When Ransdell opened his own VC firm in 2017, Fuel Venture Capital, he headquartered it in South Florida. Fuel now has a $160 million flagship global fund that has deployed more than $50 million to South Florida startups. Among them is Fort Lauderdale’s Ubicquia, which Ransdell says is “really dominating the smart city infrastructure around the world.” Two years after Ransdell’s firm invested $25 million in satellite company Terran Orbital of Boca Raton, the company has plans to go public with a valuation of $1.58 billion. A deal like that used to be something seen only in New York or Silicon Valley, but now it’s becoming more common in South Florida. 

“I think Miami’s tech scene is going to continue to grow,” says Ransdell. “The first thing is to build the ecosystem of creativity. You’ve got founders and creators here now, and it will continue to grow.” 

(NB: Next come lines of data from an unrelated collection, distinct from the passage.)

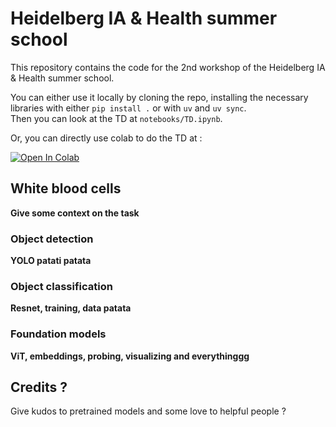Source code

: # Heidelberg IA & Health summer school

This repository contains the code for the 2nd workshop of the Heidelberg IA &
Health summer school.  

You can either use it locally by cloning the repo, installing the necessary
libraries with either `pip install .` or with `uv` and `uv sync`.  
Then you can look at the TD at `notebooks/TD.ipynb`.  

Or, you can directly use colab to do the TD at :


<a target="_blank" href="https://colab.research.google.com/github/etienneguevel/heidelberg/blob/main/notebooks/TD.ipynb">
  <img src="https://colab.research.google.com/assets/colab-badge.svg" alt="Open In Colab"/>
</a>

## White blood cells

**Give some context on the task**

### Object detection

**YOLO patati patata**

### Object classification

**Resnet, training, data patata**

### Foundation models

**ViT, embeddings, probing, visualizing and everythinggg**


## Credits ?

Give kudos to pretrained models and some love to helpful people ?
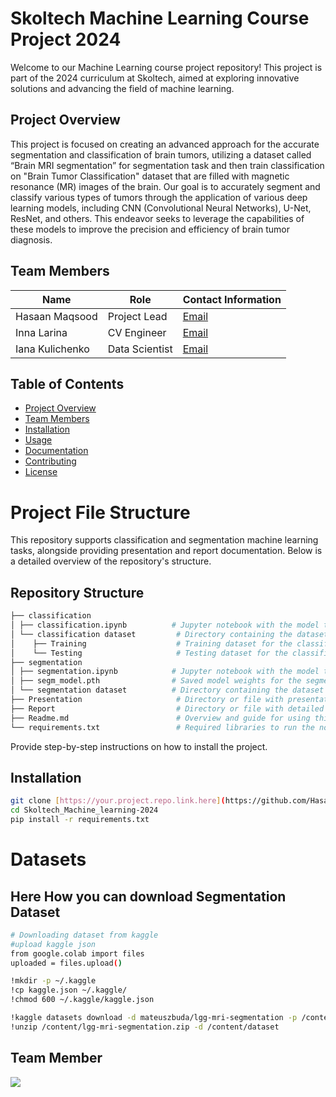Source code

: # Skoltech Machine Learning Course Project 2024

Welcome to our Machine Learning course project repository! This project is part of the 2024 curriculum at Skoltech, aimed at exploring innovative solutions and advancing the field of machine learning.

## Project Overview

This project is focused on creating an advanced approach for the accurate segmentation and classification of brain tumors, utilizing a dataset called “Brain MRI segmentation” for segmentation task and then train classification on  "Brain Tumor Classification" dataset that are filled with magnetic resonance (MR) images of the brain. Our goal is to accurately segment and classify various types of tumors through the application of various deep learning models, including CNN (Convolutional Neural Networks), U-Net, ResNet, and others. This endeavor seeks to leverage the capabilities of these models to improve the precision and efficiency of brain tumor diagnosis.

## Team Members

| Name              | Role                | Contact Information |
|-------------------|---------------------|---------------------|
| Hasaan Maqsood    | Project Lead        | [Email](Hasaan.Maqsood@skoltech.ru) |
| Inna Larina       | CV Engineer         | [Email](inna.larina@skoltech.ru) |
| Iana Kulichenko   | Data Scientist      | [Email](Iana.Kulichenko@skoltech.ru) |

## Table of Contents

- [Project Overview](#project-overview)
- [Team Members](#team-members)
- [Installation](#installation)
- [Usage](#usage)
- [Documentation](#documentation)
- [Contributing](#Team-Member)
- [License](#license)


# Project File Structure

This repository supports classification and segmentation machine learning tasks, alongside providing presentation and report documentation. Below is a detailed overview of the repository's structure.

## Repository Structure

```bash
├── classification
│ ├── classification.ipynb          # Jupyter notebook with the model training code for classification.
│ └── classification dataset         # Directory containing the dataset for classification tasks.
│    ├── Training                    # Training dataset for the classification model.
│    └── Testing                     # Testing dataset for the classification model.
├── segmentation
│ ├── segmentation.ipynb            # Jupyter notebook with the model training code for segmentation.
│ ├── segm_model.pth                # Saved model weights for the segmentation model.
│ └── segmentation dataset          # Directory containing the dataset for segmentation tasks.
├── Presentation                     # Directory or file with presentation materials.
├── Report                           # Directory or file with detailed project report.
├── Readme.md                        # Overview and guide for using this repository.
└── requirements.txt                 # Required libraries to run the notebooks.

```
Provide step-by-step instructions on how to install the project.
## Installation

```bash
git clone [https://your.project.repo.link.here](https://github.com/Hasaanmaqsood/Skoltech_Machine_learning-2024.git)
cd Skoltech_Machine_learning-2024
pip install -r requirements.txt

```
# Datasets 
## Here How you can download Segmentation Dataset
```bash
# Downloading dataset from kaggle
#upload kaggle json
from google.colab import files
uploaded = files.upload()

!mkdir -p ~/.kaggle
!cp kaggle.json ~/.kaggle/
!chmod 600 ~/.kaggle/kaggle.json

!kaggle datasets download -d mateuszbuda/lgg-mri-segmentation -p /content
!unzip /content/lgg-mri-segmentation.zip -d /content/dataset
```
## Team Member

<a href="https://github.com/Hasaanmaqsood/Skoltech_Machine_learning-2024/graphs/contributors">
  <img src="https://contrib.rocks/image?repo=Hasaanmaqsood/Skoltech_Machine_learning-2024"/>
</a>







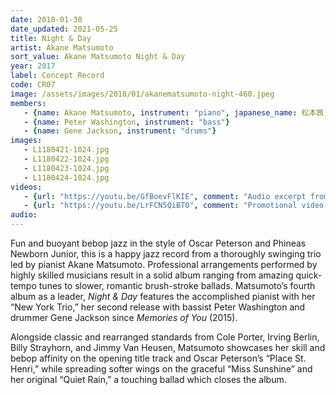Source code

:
 ```yaml
---
date: 2018-01-30
date_updated: 2021-05-25
title: Night & Day
artist: Akane Matsumoto
sort_value: Akane Matsumoto Night & Day
year: 2017
label: Concept Record
code: CR07
image: /assets/images/2018/01/akanematsumoto-night-460.jpeg
members:
   - {name: Akane Matsumoto, instrument: "piano", japanese_name: 松本茜, url: "http://akanejazz.com"}
   - {name: Peter Washington, instrument: "bass"}
   - {name: Gene Jackson, instrument: "drums"}
images:
   - L1180421-1024.jpg
   - L1180422-1024.jpg
   - L1180423-1024.jpg
   - L1180424-1024.jpg
videos: 
   - {url: "https://youtu.be/GfBoevFlKIE", comment: "Audio excerpt from “Night and Day”, the opening track on this album"}
   - {url: "https://youtu.be/LrFCN5QiBT0", comment: "Promotional video relating to this album"}
audio:
---
```

Fun and buoyant bebop jazz in the style of Oscar Peterson and Phineas Newborn Junior, this is a happy jazz record from a thoroughly swinging trio led by pianist Akane Matsumoto. Professional arrangements performed by highly skilled musicians result in a solid album ranging from amazing quick-tempo tunes to slower, romantic brush-stroke ballads. Matsumoto’s fourth album as a leader, *Night & Day* features the accomplished pianist with her “New York Trio,” her second release with bassist Peter Washington and drummer Gene Jackson since *Memories of You* (2015).

Alongside classic and rearranged standards from Cole Porter, Irving Berlin, Billy Strayhorn, and Jimmy Van Heusen, Matsumoto showcases her skill and bebop affinity on the opening title track and Oscar Peterson’s “Place St. Henri,” while spreading softer wings on the graceful “Miss Sunshine” and her original “Quiet Rain,” a touching ballad which closes the album.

Taxfyle allows users to connect with accountants via an app
Taxfyle allows users to connect with accountants via an app

Among the startups taking off in South Florida these days is Taxfyle, often described as the Uber for filing taxes due to its ability to connect people virtually to accountants. In 2021, the company doubled its staff and hit a growth rate of 300 percent. Founder Ricky Lavina recalls first heading out to Silicon Valley to pitch his idea to venture capital firms along Sand Hill Road. All of them wondered why he was in South Florida. “They’d say, ‘Hey, love what you’re doing, but you need to move over here,’” Lavina recalls.

As more investors and companies arrive, Lavina says people with new computer science and programming degrees stay in Miami rather than leave for Silicon Valley. That means it’s easier to bring on new talent, since few startups can afford relocation costs. “With every day that passes and the area grows more and more, there’s less of a reason for a tech company to have to go to New York or Silicon Valley,” Lavina says. 

All this tech growth is also fundamentally changing the metro area, perhaps for good. Shapiro, thinking back to that hackathon, says it’s the moment when he realized the very personality of South Florida had changed.